3 Data from China offers more questions than answers
So, what then explains such a major deviation in deaths? Is it the near-continuous lockdown, was there a significant jump in vaccination, is the strain of virus behind this wave milder, or is there something more than meets the eye?
First, let’s look at curbs. As chart 2 shows above, China currently stands at 62.5 on the Oxford stringency index. During the April surge, when deaths hit an all-time high, the stringency index stood at 79.2 — meaning that deaths being low right now has little to do with curbs. Now, vaccination. China has gone from 230 doses per million in early April to around 240 in November. A marginal increase (4.3%) is unlikely to have caused a plunge in deaths.

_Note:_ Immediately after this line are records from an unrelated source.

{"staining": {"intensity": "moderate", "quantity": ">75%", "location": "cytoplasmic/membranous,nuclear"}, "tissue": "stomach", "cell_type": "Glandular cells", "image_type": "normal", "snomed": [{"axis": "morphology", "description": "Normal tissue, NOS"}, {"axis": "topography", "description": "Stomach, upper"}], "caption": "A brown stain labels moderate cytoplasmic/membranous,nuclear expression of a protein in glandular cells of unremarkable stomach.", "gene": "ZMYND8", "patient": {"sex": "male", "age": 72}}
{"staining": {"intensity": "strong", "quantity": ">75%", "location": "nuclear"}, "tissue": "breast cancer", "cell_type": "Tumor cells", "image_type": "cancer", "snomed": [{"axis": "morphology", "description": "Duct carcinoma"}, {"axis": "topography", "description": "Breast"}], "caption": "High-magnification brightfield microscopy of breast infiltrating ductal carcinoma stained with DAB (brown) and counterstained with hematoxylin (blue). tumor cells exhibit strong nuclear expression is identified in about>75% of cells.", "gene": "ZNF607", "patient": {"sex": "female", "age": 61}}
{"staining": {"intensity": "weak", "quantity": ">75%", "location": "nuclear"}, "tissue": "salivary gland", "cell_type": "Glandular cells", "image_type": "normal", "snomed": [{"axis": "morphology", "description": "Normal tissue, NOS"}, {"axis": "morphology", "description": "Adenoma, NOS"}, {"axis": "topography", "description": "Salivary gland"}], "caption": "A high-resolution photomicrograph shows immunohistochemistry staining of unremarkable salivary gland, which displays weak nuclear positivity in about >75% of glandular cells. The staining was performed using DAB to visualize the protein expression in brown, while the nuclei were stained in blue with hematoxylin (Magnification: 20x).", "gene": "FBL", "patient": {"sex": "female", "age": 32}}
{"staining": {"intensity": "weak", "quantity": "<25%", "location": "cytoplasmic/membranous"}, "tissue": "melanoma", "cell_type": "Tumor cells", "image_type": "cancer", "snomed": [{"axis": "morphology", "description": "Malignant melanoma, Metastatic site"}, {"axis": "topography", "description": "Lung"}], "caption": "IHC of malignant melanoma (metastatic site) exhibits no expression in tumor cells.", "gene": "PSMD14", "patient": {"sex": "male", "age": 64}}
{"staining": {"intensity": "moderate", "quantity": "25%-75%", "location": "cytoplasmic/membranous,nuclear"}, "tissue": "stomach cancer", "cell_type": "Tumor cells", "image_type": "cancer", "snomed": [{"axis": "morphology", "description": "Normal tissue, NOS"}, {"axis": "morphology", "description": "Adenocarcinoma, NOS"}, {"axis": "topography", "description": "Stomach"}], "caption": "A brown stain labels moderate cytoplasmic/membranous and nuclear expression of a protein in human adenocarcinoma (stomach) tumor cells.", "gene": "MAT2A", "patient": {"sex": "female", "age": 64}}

A deeper dive into the official death numbers raises more questions than answers. Three deaths in a country the size of China during a week that has seen the most infections ever is suspiciously low, especially considering the opaque nature of data from the country.
Let’s look at case fatality rate (CFR). First some context: India’s CFR in 2022 has been around 0.5% thanks to the much milder Omicron surge. In the United States, this number has been 0.6%, and it is 0.3% in Britain.
During the April surge, at the peak rate of deaths, China’s CFR was around 0.2% . And the current numbers from China are lower still — the CFR of deaths in the past week calculated from cases reported two weeks prior to that is 0.004%. Even if the country was seeing the rather optimistic
CFR of 0.2% it would be reporting at least 22 deaths a day (compared to around 0.4 deaths a day being reported) right now.